When it comes to web software development, two roles with complementary functions come into play: the back-end developer, who is responsible for making a website or application work, and the front-end developer, who creates the graphical interface for the user.
Back-End and Front-End Developers: the differences
Every website consists of two parts, one invisible and one visible:
- The back-end includes everything that makes it function: servers, databases, and what remains hidden behind the scenes as the user navigates the site.
- The front-end, on the other hand, is the interface with which the user interacts: images, menus, buttons, links, forms to fill out, pop-ups, etc.
With this distinction clear, we can imagine front-end and back-end developers in comparison to a car: the back-end developer ensures that the car can travel optimally, with aligned wheels and an engine that runs smoothly. Ideally, the user will never be aware of what happens under the hood unless there is a problem, so a good back-end developer is one whose work goes unnoticed.
The front-end developer’s job, however, is to create simple commands for the driver/user.

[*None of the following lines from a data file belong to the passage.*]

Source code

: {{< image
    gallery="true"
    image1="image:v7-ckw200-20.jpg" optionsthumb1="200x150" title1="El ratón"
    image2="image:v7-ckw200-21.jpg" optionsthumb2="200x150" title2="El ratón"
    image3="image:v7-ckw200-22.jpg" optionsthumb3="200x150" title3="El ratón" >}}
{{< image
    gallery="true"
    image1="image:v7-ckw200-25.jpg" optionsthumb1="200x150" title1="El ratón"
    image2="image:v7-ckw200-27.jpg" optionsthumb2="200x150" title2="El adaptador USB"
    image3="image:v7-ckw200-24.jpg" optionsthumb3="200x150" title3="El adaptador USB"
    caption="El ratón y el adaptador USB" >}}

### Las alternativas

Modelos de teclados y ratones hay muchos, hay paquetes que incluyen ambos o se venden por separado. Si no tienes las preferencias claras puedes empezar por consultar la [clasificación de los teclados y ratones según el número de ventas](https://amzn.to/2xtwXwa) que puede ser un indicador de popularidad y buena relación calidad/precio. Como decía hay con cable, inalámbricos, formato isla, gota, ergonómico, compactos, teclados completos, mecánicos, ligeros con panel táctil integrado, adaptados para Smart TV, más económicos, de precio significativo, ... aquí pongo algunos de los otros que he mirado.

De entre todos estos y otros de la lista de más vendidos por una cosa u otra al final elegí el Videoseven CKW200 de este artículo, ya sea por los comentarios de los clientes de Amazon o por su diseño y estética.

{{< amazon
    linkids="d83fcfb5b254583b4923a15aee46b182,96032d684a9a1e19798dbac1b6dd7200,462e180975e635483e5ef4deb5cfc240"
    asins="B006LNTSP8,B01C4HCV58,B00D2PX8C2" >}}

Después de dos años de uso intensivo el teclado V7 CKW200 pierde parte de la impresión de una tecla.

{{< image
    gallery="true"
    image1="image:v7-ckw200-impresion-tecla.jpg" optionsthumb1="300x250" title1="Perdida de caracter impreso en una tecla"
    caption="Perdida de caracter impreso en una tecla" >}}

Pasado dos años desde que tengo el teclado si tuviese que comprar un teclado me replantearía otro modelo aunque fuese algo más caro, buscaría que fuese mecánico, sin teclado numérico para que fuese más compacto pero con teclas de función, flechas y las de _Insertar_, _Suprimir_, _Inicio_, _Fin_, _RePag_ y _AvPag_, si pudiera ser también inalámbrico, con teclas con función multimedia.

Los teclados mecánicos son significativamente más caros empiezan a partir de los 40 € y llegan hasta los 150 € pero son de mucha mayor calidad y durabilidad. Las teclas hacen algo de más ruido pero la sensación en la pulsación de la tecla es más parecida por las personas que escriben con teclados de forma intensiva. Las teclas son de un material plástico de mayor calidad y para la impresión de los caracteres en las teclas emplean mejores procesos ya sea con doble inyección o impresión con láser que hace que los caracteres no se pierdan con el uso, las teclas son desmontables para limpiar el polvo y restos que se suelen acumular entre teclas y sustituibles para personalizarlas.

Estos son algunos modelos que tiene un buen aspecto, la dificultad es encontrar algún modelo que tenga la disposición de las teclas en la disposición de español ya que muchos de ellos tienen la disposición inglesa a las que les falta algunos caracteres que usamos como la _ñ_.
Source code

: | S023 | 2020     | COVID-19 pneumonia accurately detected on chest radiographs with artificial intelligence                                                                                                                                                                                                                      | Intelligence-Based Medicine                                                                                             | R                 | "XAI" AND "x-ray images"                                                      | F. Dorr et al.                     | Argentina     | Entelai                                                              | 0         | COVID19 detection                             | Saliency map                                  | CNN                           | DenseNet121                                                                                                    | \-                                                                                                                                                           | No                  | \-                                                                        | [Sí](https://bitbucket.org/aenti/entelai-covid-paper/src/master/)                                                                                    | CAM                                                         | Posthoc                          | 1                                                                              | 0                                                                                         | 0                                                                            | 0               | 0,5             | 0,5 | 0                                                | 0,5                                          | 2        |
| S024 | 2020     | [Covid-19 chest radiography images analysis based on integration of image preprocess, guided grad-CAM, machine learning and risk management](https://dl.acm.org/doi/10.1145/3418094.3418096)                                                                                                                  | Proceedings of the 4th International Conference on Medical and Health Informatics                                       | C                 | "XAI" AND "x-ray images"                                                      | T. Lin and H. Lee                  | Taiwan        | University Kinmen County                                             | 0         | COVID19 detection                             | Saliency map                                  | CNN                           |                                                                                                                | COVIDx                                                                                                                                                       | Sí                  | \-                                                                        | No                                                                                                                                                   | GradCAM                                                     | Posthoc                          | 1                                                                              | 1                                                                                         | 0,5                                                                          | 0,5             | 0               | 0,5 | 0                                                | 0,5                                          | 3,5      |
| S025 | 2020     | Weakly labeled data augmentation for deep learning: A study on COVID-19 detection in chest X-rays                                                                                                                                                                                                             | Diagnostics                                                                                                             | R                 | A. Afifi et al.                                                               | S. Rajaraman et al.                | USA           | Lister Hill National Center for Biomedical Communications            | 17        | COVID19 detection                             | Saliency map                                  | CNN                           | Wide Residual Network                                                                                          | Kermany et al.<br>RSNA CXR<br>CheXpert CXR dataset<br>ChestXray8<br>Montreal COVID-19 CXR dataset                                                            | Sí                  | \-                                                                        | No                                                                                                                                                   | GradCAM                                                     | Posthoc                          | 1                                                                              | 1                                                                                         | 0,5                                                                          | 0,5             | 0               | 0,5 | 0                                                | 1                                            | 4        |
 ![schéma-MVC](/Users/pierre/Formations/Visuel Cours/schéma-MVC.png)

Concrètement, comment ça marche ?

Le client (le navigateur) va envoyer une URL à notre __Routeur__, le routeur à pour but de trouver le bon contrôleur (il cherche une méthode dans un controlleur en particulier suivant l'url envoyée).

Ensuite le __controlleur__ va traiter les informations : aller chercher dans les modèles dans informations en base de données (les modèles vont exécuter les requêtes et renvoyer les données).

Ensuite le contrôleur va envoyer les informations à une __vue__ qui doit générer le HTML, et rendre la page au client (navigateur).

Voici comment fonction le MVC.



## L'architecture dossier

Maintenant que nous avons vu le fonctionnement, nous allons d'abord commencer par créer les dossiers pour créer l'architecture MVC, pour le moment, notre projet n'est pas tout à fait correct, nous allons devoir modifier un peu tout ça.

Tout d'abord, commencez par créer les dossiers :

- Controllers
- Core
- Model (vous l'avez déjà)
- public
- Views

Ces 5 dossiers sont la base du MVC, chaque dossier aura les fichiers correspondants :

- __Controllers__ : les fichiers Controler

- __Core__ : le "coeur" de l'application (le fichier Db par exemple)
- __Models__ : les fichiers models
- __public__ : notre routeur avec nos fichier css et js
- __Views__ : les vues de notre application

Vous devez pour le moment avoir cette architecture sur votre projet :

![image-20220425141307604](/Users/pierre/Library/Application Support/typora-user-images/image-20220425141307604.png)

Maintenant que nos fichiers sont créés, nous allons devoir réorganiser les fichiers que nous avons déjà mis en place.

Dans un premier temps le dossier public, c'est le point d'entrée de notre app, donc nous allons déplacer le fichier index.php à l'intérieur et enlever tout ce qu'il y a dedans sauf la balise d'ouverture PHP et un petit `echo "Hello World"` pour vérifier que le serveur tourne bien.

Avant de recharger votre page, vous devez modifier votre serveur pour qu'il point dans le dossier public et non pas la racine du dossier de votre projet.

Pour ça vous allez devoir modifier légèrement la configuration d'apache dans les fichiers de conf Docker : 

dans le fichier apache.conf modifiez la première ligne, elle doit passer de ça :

In the case of a website or application, this developer particularly takes care of organizing content in a clear and intuitive way, acting as a mediator between the user and the back-end developer. As often happens, the User Experience (UX) commands: a front-end developer must always consider the end user.
Another effective comparison is that of theater: in this case, the back-end developer is responsible for the script, direction, casting, rehearsals, and so on, while the front-end developer manages the staging, presenting the audience with convincing actors and sets.
Which technologies and programming languages should they know?
The back-end developer, instead, since their area of expertise involves databases and data storage, must know how to use technologies for software production such as Spring, Eclipse, Visual Studio Code, Microsoft Power Platform, and programming languages like Java, Python, PHP, SQL, to name just a few.
What Software Developers do
In a collaborative environment, front-end and back-end developers synergistically craft web platforms, including websites, web applications, management systems, document repositories, and workflow management tools.
Consider, for instance, the digital infrastructure required for enterprise warehouse management: it necessitates the creation of an intuitive interface that streamlines the most relevant functions for users —a responsibility that falls to the front-end developer. Concurrently, a robust cataloging and archival system must be established, encapsulating a database replete with warehouse information that orchestrates the interaction between the user interface, server, and database —this is where the back-end developer’s expertise is pivotal.
To ensure seamless integration of their respective contributions, front-end and back-end developers establish a unified communication protocol, often embodied in a set of shared documentation. This documentation delineates all the requisite specifications necessary to construct web solutions that are not only technically sound but also aligned with the end user’s experience and expectations.
Agile Methodology for Front-End and Back-End Developers
Embarking on the correct trajectory from the outset involves a comprehensive understanding of the client’s requirements. This necessitates an initial consultation with the Project Manager, who will clarify the client’s expectations, their preferred data visualization methods, and their data management strategies.
At Hermes, our front-end and back-end development teams employ the Agile methodology to deconstruct each project into distinct stages. Utilizing User Stories, we delineate clear objectives for each project step, ensuring that we maintain a firm grip on the project’s trajectory at all times.
Moreover, our code undergoes rigorous scrutiny by our Quality Assurance Testers to validate its functionality according to the specifications. Through a schedule of pre-determined and consistent milestones, we keep the clients apprised of the development progress, ensuring alignment with their vision and upholding the quality of the progress and deliverables.
Can Artificial Intelligence replace human developers?
As artificial intelligence (AI) achieves remarkable feats of complexity, the temptation to question the indispensability of human developers grows. Yet, within the realms of web development and system operations, the unique human touch remains paramount. While AI can undoubtedly streamline and expedite the development process, it requires meticulous human-driven programming to fulfill specific objectives. Hence, the role of a back-end developer is crucial; they lay the foundational work upon which AI can operate effectively.
The unique advantage of listening to the client’s needs
In the sphere of Information Technology, it’s not uncommon for service providers to unilaterally devise custom solutions that approximate a client’s goals. At Hermes, our ethos diverges markedly from this norm. We place a premium on the act of listening, fostering a direct, ongoing dialogue with our clients. This human-centric, empathetic approach enables us to grasp not only the technical aspirations of our clients but also their human and relational expectations. By doing so, we tailor solutions that resonate on all levels, ensuring clients are at ease with their chosen solutions. We make it our mission to elucidate the benefits of our approach clearly and to remain receptive to any concerns or queries they may express.